■ WHAT YOU NEED TO DO ■
Look for the line that has "## 🔧 **Funcionalidades Mantidas**" in the material below; please repeat it and every line after it, exactly, up to and including the line that has "- ✅ **Navegação**: Botão voltar com contexto", and nothing else.
##############################
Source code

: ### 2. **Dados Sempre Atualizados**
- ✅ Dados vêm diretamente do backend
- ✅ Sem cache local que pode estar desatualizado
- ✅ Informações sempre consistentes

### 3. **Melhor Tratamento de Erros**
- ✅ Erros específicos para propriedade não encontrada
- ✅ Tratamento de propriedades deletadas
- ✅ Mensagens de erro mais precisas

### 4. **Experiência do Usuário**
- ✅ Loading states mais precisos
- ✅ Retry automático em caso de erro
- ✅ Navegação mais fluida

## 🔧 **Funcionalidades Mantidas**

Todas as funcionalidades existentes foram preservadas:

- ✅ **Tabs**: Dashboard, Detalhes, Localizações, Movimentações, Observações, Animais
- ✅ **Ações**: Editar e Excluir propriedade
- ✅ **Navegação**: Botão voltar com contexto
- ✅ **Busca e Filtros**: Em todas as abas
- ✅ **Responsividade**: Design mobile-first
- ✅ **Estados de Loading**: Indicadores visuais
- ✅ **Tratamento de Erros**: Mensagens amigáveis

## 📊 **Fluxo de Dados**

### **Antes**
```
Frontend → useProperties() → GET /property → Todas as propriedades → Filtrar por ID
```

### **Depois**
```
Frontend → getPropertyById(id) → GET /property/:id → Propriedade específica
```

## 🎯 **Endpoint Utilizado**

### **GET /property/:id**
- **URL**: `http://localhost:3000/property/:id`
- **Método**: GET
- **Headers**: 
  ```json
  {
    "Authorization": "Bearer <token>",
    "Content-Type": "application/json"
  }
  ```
##############################
■ EXERCISE ANSWER ■
## 🔧 **Funcionalidades Mantidas**

Todas as funcionalidades existentes foram preservadas:

- ✅ **Tabs**: Dashboard, Detalhes, Localizações, Movimentações, Observações, Animais
- ✅ **Ações**: Editar e Excluir propriedade
- ✅ **Navegação**: Botão voltar com contexto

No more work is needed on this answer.